*Source extract*.
<<<<
>Why is this commented out?
I believe that was the only place where we used D3DX, and it wasn't worth dragging in that whole thing for just a matrix multiply.  If you have a better replacement, feel free to try it.
> why does it do that?
All of those functions were drop-in replacements of the D3DX functions.  That's the only reason why the parameter order and output are the way they are.  If you see opportunities to clean this up, feel free.  There's no reason any more to match the D3DX functions any more.

From: stepmania-devs-admin@lists.sourceforge.net [mailto:stepmania-devs-admin@lists.sourceforge.net] On Behalf Of Steve Checkoway
Sent: Monday, June 20, 2005 6:54 AM
To: StepMania DEVS
Subject: [Stepmania-devs] RageMath questions

I was looking through RageMath.cpp and I noticed a few oddities.

//#if defined(_WINDOWS) || defined(_XBOX)
//    // <30 cycles for theirs versus >100 for ours.
//    D3DXMatrixMultiply( (D3DMATRIX*)pOut, (D3DMATRIX*)pA, (D3DMATRIX*)pB );
Why is this commented out? It seems to me that if D3D can do a faster multiply, then it should be used. Using a standard and highly optimized version of BLAS (using SIMD), I can do the same thing on computers running OS X where it is supported using cblas_sgemm().

What was really tripping me up for a long time is that there is a comment in RageTypes.h that says that RageMatrix is stored in row-major order. Everywhere I looked this seemed to be the case; however, using the CblasRowMajor argument to cblas_sgemm() failed miserably--not to mention produced amusing results, http://www.cs.washington.edu/homes/steve/screen00045.jpg.
>>>>
*Provided material*.
<<<<
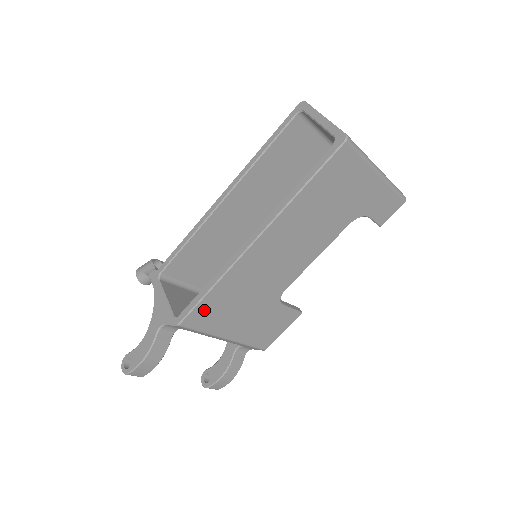
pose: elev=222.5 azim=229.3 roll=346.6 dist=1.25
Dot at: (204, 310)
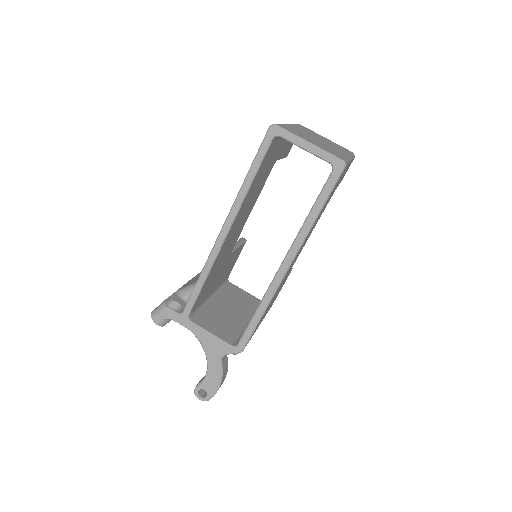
>>>>
*Exercise tasks*.
**A.** In the RageMath mailing list thread, which function does the writer use on OS X to do the same matrix multiply with BLAS?
**B.** Please write out the part of the RageMath mailing list thread from "All of those" up to and including "versus >100 for ours.".
**C.** Resume the RageMath mailing list thread from the point where it stops.

*Per-task outputs*.
**A.** cblas_sgemm()

**B.**
All of those functions were drop-in replacements of the D3DX functions.  That's the only reason why the parameter order and output are the way they are.  If you see opportunities to clean this up, feel free.  There's no reason any more to match the D3DX functions any more.

From: stepmania-devs-admin@lists.sourceforge.net [mailto:stepmania-devs-admin@lists.sourceforge.net] On Behalf Of Steve Checkoway
Sent: Monday, June 20, 2005 6:54 AM
To: StepMania DEVS
Subject: [Stepmania-devs] RageMath questions

I was looking through RageMath.cpp and I noticed a few oddities.

//#if defined(_WINDOWS) || defined(_XBOX)
//    // <30 cycles for theirs versus >100 for ours.

**C.**
I tried CblasColMajor instead and it worked perfectly. I couldn't figure out why a column-major multiply worked when the matricies were supposed to be row-major. Then it hit me, a col-major matrix viewed as a row-major matrix is just the transpose of the matrix and
A^t * B^t = (B*A)^t
Looking a little more closely at the implementation of RageMatrixMultiply(), it's clear that RageMatrixMultiply(&C, &A, &B) produces C = B * A.

Now for my second question, why does it do that? That's extremely unintuitive. In addition, it does not follow the order used in RageVec4TransformCoord() which just multiples a row vector by a matrix.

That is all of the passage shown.